*Task instructions*:
- 1) In the Bosch passage below, transcribe the stretch from "Painted on oak, the" through "the opened piece.".
- 2) Using the Bosch passage below, decide whether each statement agrees with it, answering yes or no and quoting the deciding words: (a) The outer shutters were painted in grisaille. (b) The closed panels depict the creation of animals. (c) The paradise and hell panels are painted on canvas.
- 3) Summarize the Bosch passage below in two sentences.

*Document extract*:
"""

Painted on oak, the backs of the paradise and hell panels can be closed to reveal the piece’s final element. There, Bosch is believed to have rendered the third day of God’s creation of the world, when plants had been made but not yet animals or man. It’s topped off with two inscriptions: “He himself said it, and all was done” and “He himself ordered it and all was created.”

Meant as an introduction to the inner panels, these shutters were painted in a monochrome depiction known as grisaille, a common technique for triptych doors of the era so as not to distract from the colors of the opened piece.

‘The Last Judgment’ by Hieronymus Bosch

Bosch also painted the similarly themed The Last Judgment and The Haywain Triptych. Each one can be read chronologically left to right, from the Bible’s tale of humankind’s creation in the Garden of Eden, to modern man making a mess of the world God made for him, to the horrible hellscapes created by this behavior.

"""

*Study material*:
"""

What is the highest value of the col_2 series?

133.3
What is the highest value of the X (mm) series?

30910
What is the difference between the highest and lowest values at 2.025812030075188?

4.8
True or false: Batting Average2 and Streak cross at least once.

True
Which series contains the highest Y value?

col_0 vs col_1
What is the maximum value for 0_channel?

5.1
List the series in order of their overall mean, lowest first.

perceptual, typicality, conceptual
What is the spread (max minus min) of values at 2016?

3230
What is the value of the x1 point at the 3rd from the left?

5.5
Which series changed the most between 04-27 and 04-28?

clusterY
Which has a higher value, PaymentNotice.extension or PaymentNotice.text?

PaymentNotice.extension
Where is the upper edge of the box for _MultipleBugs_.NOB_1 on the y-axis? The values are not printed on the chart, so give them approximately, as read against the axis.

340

"""

*Solved tasks*:
- 1)
Painted on oak, the backs of the paradise and hell panels can be closed to reveal the piece’s final element. There, Bosch is believed to have rendered the third day of God’s creation of the world, when plants had been made but not yet animals or man. It’s topped off with two inscriptions: “He himself said it, and all was done” and “He himself ordered it and all was created.”

Meant as an introduction to the inner panels, these shutters were painted in a monochrome depiction known as grisaille, a common technique for triptych doors of the era so as not to distract from the colors of the opened piece.

- 2)
(a) Yes: "these shutters were painted in a monochrome depiction known as grisaille"
(b) No: "when plants had been made but not yet animals or man"
(c) No: "Painted on oak"

- 3) When the oak paradise and hell panels are closed, they show what is believed to be the third day of creation, painted in monochrome grisaille so as not to distract from the colors inside, with two inscriptions at the top. Bosch also painted The Last Judgment and The Haywain Triptych, and each of these can be read left to right from the creation in the Garden of Eden, through modern man spoiling the world, to hellscapes.